One-time pad is incredibly limited in practice. Most notably:

- Its keys are as long as the plaintexts they encrypt. This is basically unavoidable (see Exercise 2.11) and leads to a kind of chicken-and-egg dilemma in practice: If two users want to privately convey a \(\lambda\)-bit message, they first need to privately agree on a \(\lambda\)-bit string.
- A key can be used to encrypt only one plaintext (hence, "one-time" pad); see Exercise 1.6. Indeed, we can see that the \(\texttt{EAVESDROP}\) subroutine in Claim \(1.3\) provides no way for a caller to guarantee that two plaintexts are encrypted with the same key, so it is not clear how to use Claim \(1.3\) to argue about what happens in one-time pad when keys are intentionally reused in this way.

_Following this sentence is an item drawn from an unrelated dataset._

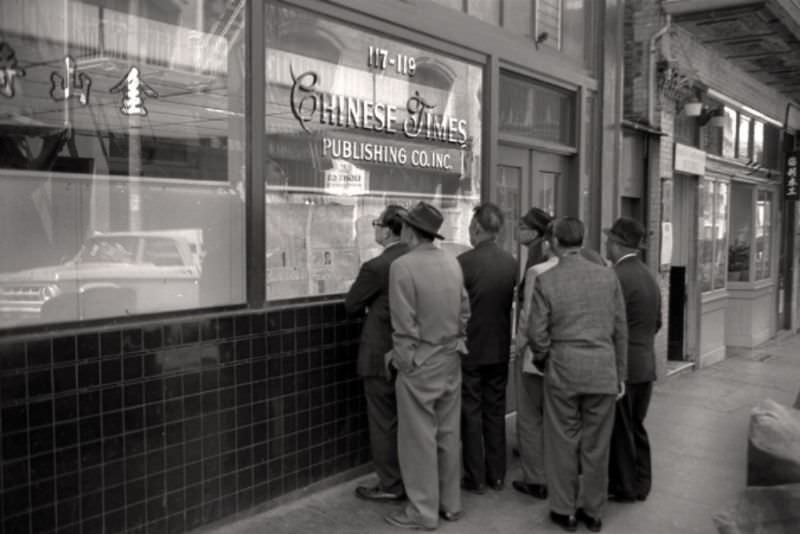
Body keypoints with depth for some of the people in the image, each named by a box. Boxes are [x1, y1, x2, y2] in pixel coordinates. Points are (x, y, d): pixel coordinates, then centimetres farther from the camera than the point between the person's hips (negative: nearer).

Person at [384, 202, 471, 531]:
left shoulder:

\({ }^{2}\) See the article Steven M. Bellovin: "Frank Miller: Inventor of the One-Time Pad." Cryptologia 35 (3), \(2011 .\)

\({ }^{3}\) This correlation is explored further in Chapter \(3 .\) Despite these limitations, one-time pad illustrates fundamental ideas that appear in most forms of encryption in this course.